No significant tIgE differences were observed among asthma, COPD, and controls, however asthma and COPD patients showed distinct sIgE patterns for various allergens. Atopic men reported fewer urgent visits for acute exacerbations of COPD (ECOPD) than non-atopic men (79.07 % vs.91.33 %, p = 0.007), while skin-sensitized women experienced more severe ECOPD than non-skin-sensitized women (46.43 % vs. 24.36 %, p = 0.028). Exacerbation etiology was not associated with atopic or skin-sensitization profiles. Fungal sensitization correlated with older age (p = 0.032), worse 6-minute walking test outcomes (p = 0.007), and reduced diffusion capacity (DLCO/VA %, p = 0.006).
While atopic profiles are similar across groups, asthma features higher aeroallergen sIgE. Skin-sensitization and atopy may influence lung function and symptom severity in COPD but are differently associated with ECOPD between sexes and are not linked to the etiology of ECOPD.
在众多研究中,总免疫球蛋白E(tIgE)和变应原特异性IgE(sIgE)与哮喘相关,新出现的证据表明IgE致敏会影响慢性阻塞性肺疾病(COPD)的发病和严重程度。本研究探讨:(a)COPD、哮喘和对照组之间血清tIgE和sIgE谱是否存在差异(病例对照子研究);(b)343例COPD患者的tIgE和300种个体sIgE水平与疾病严重程度和预后是否相关(纵向子研究)。
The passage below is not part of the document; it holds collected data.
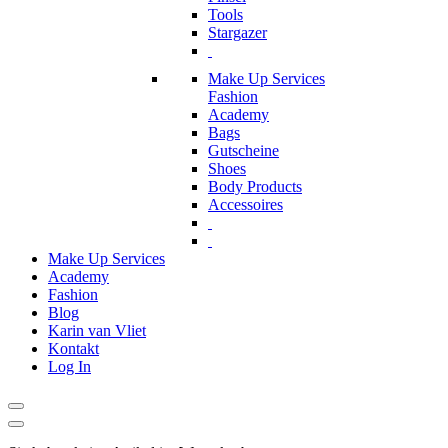
Tools
Stargazer
Make Up Services
Fashion
Academy
Bags
Gutscheine
Shoes
Body Products
Accessoires
Make Up Services
Academy
Fashion
Blog
Karin van Vliet
Kontakt
Log In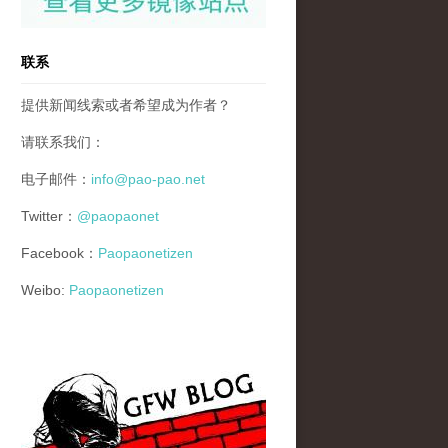
联系
提供新闻线索或者希望成为作者？
请联系我们：
电子邮件：
info@pao-pao.net
Twitter：
@paopaonet
Facebook：
Paopaonetizen
Weibo:
Paopaonetizen
gfw_blog_small.jpg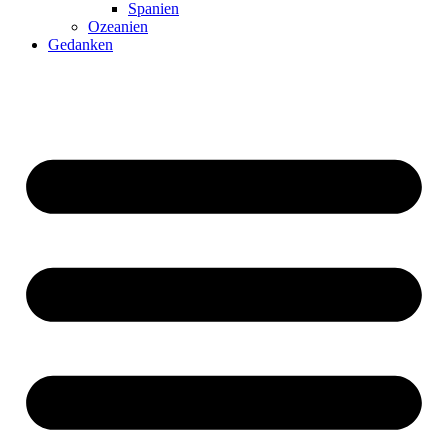
Spanien
Ozeanien
Gedanken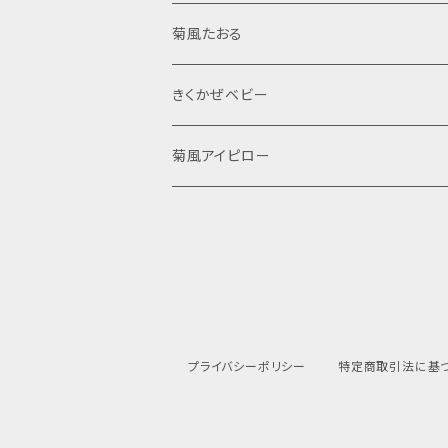
菊風たおる
サウナハット
きくかぜベビー
菊しんタオル
菊風アイピロー
プライバシーポリシー
特定商取引法に基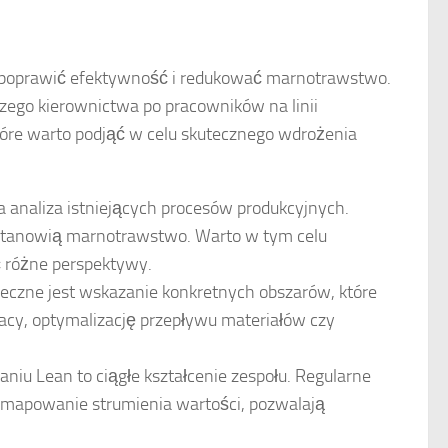
 poprawić efektywność i redukować marnotrawstwo.
szego kierownictwa po pracowników na linii
które warto podjąć w celu skutecznego wdrożenia
 analiza istniejących procesów produkcyjnych.
e stanowią marnotrawstwo. Warto w tym celu
ć różne perspektywy.
eczne jest wskazanie konkretnych obszarów, które
cy, optymalizację przepływu materiałów czy
niu Lean to ciągłe kształcenie zespołu. Regularne
zy mapowanie strumienia wartości, pozwalają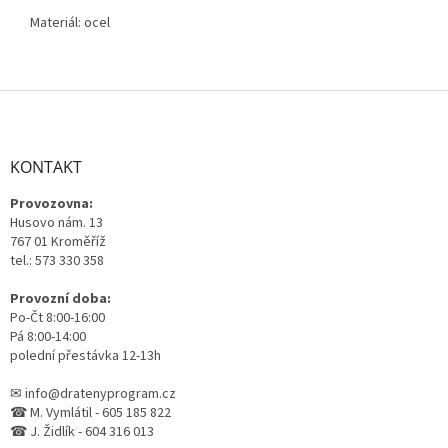
Materiál: ocel
Z
á
p
a
KONTAKT
t
Provozovna:
í
Husovo nám. 13
767 01 Kroměříž
tel.: 573 330 358
Provozní doba:
Po-Čt 8:00-16:00
Pá 8:00-14:00
polední přestávka 12-13h
✉ info@dratenyprogram.cz
☎ M. Vymlátil - 605 185 822
☎ J. Židlík - 604 316 013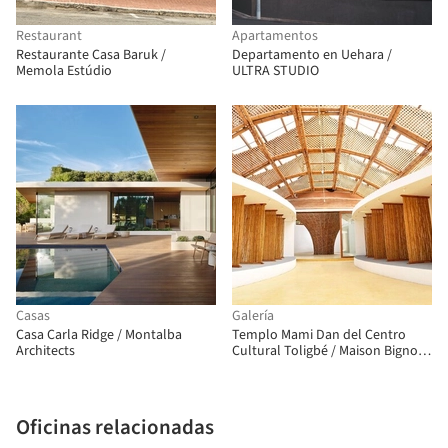
Restaurant
Apartamentos
Restaurante Casa Baruk /
Departamento en Uehara /
Memola Estúdio
ULTRA STUDIO
Casas
Galería
Casa Carla Ridge / Montalba
Templo Mami Dan del Centro
Architects
Cultural Toligbé / Maison Bignon
Sossou
Oficinas relacionadas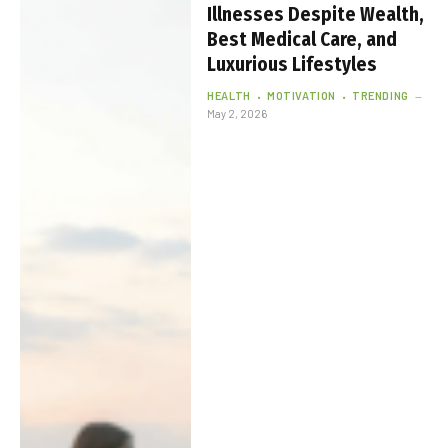
Illnesses Despite Wealth,
Best Medical Care, and
Luxurious Lifestyles
HEALTH
MOTIVATION
TRENDING
May 2, 2026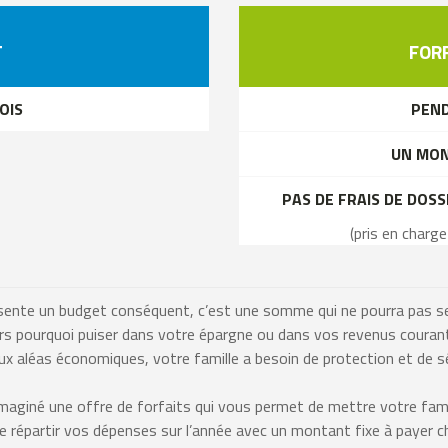
T
FORF
OIS
PEND
UN MON
PAS DE FRAIS DE DOS
(pris en charg
ente un budget conséquent, c’est une somme qui ne pourra pas serv
rs pourquoi puiser dans votre épargne ou dans vos revenus couran
ux aléas économiques, votre famille a besoin de protection et de sé
maginé une offre de forfaits qui vous permet de mettre votre famille
e répartir vos dépenses sur l’année avec un montant fixe à payer 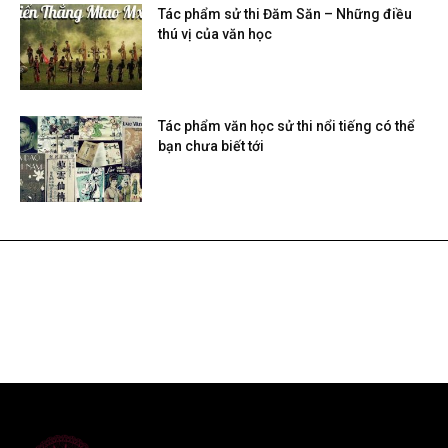
Tác phẩm sử thi Đăm Săn – Những điều
thú vị của văn học
Tác phẩm văn học sử thi nổi tiếng có thể
bạn chưa biết tới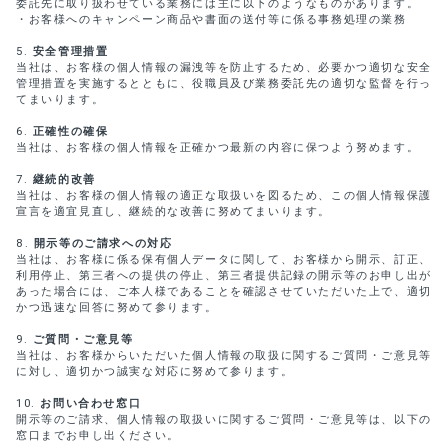
委託先に取り扱わせている業務には主に以下のようなものがあります。
・お客様へのキャンペーン商品や書面の送付等に係る事務処理の業務
安全管理措置
当社は、お客様の個人情報の漏洩等を防止するため、必要かつ適切な安全
管理措置を実施するとともに、役職員及び業務委託先の適切な監督を行っ
てまいります。
正確性の確保
当社は、お客様の個人情報を正確かつ最新の内容に保つよう努めます。
継続的改善
当社は、お客様の個人情報の適正な取扱いを図るため、この個人情報保護
宣言を適宜見直し、継続的な改善に努めてまいります。
開示等のご請求への対応
当社は、お客様に係る保有個人データに関して、お客様から開示、訂正、
利用停止、第三者への提供の停止、第三者提供記録の開示等のお申し出が
あった場合には、ご本人様であることを確認させていただいた上で、適切
かつ迅速な回答に努めて参ります。
ご質問・ご意見等
当社は、お客様からいただいた個人情報の取扱に関するご質問・ご意見等
に対し、適切かつ誠実な対応に努めて参ります。
お問い合わせ窓口
開示等のご請求、個人情報の取扱いに関するご質問・ご意見等は、以下の
窓口までお申し出ください。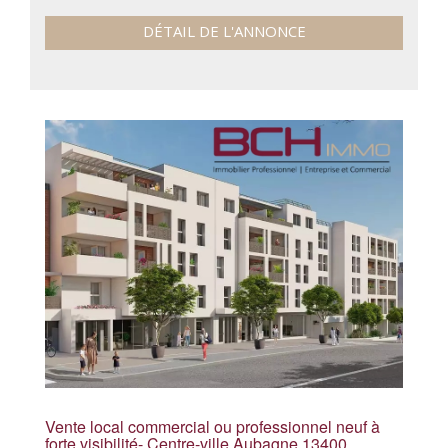
DÉTAIL DE L'ANNONCE
Vente local commercial ou professionnel neuf à
forte visibilité- Centre-ville Aubagne 13400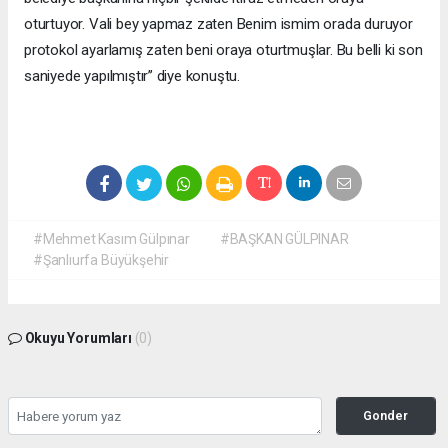
oturtuyor. Vali bey yapmaz zaten Benim ismim orada duruyor
protokol ayarlamış zaten beni oraya oturtmuşlar. Bu belli ki son
saniyede yapılmıştır’’ diye konuştu.
#Mehmet Kasım Gülpınar
#BAŞKAN GÜLPINAR
#Şanlıurfa Büyükşehir
Okuyu Yorumları
(0)
Gonder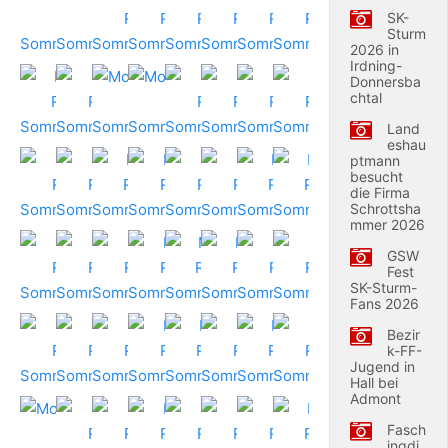
SK-
Sturm
2026 in
Irdning-
Donnersba
chtal
Land
eshau
ptmann
besucht
die Firma
Schrottsha
mmer 2026
GSW
Fest
SK-Sturm-
Fans 2026
Bezir
k-FF-
Jugend in
Hall bei
Admont
Fasch
ingdi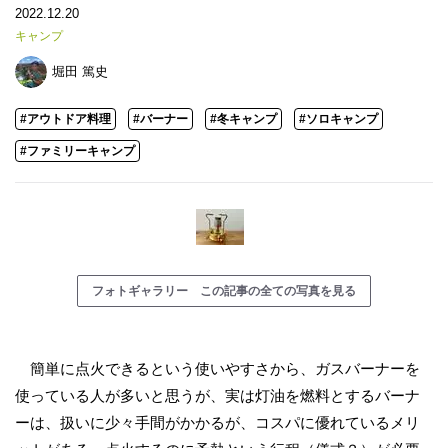
2022.12.20
キャンプ
堀田 篤史
#アウトドア料理
#バーナー
#冬キャンプ
#ソロキャンプ
#ファミリーキャンプ
フォトギャラリー この記事の全ての写真を見る
簡単に点火できるという使いやすさから、ガスバーナーを
使っている人が多いと思うが、実は灯油を燃料とするバーナ
ーは、扱いに少々手間がかかるが、コスパに優れているメリ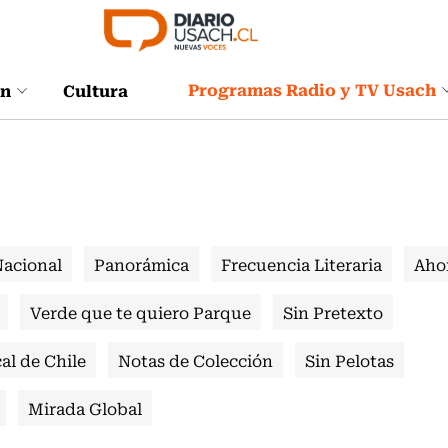
Programas Radio y TV Usach
ón
Cultura
Nacional
Panorámica
Frecuencia Literaria
Aho
Verde que te quiero Parque
Sin Pretexto
al de Chile
Notas de Colección
Sin Pelotas
Mirada Global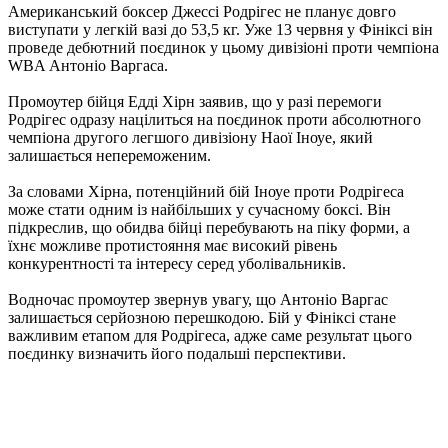
Американський боксер Джессі Родрігес не планує довго
виступати у легкій вазі до 53,5 кг. Уже 13 червня у Фініксі він
проведе дебютний поєдинок у цьому дивізіоні проти чемпіона
WBA Антоніо Варгаса.
Промоутер бійця Едді Хірн заявив, що у разі перемоги
Родрігес одразу націлиться на поєдинок проти абсолютного
чемпіона другого легшого дивізіону Наої Іноуе, який
залишається непереможеним.
За словами Хірна, потенційний бій Іноуе проти Родрігеса
може стати одним із найбільших у сучасному боксі. Він
підкреслив, що обидва бійці перебувають на піку форми, а
їхнє можливе протистояння має високий рівень
конкурентності та інтересу серед уболівальників.
Водночас промоутер звернув увагу, що Антоніо Варгас
залишається серйозною перешкодою. Бій у Фініксі стане
важливим етапом для Родрігеса, адже саме результат цього
поєдинку визначить його подальші перспективи.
病例对照子研究检测了122名参与者(76例COPD患者、19例哮喘患者、27名对照者)的tIgE和sIgE。纵向子研究分析了343例COPD患者的tIgE和300种sIgE,研究其与疾病严重程度和预后的关联。特应性定义为tIgE>20 kUA/L,皮肤致敏通过皮肤点刺试验阳性确定。
哮喘、COPD和对照组之间未观察到显著的tIgE差异,然而哮喘和COPD患者对各种变应原表现出不同的sIgE模式。特应性男性因COPD急性加重(ECOPD)的急诊就诊次数少于非特应性男性(79.07%对91.33%,p = 0.007),而皮肤致敏女性的ECOPD比非皮肤致敏女性更严重(46.43%对24.36%,p = 0.028)。加重病因与特应性或皮肤致敏谱无关。真菌致敏与年龄较大相关(p = 0.032)、6分钟步行试验结果较差(p = 0.007)以及弥散能力降低(DLCO/VA%,p = 0.006)。
虽然各组的特应性谱相似,但哮喘患者的气传变应原sIgE更高。皮肤致敏和特应性可能影响COPD患者的肺功能和症状严重程度,但在性别之间与ECOPD的关联不同,且与ECOPD的病因无关。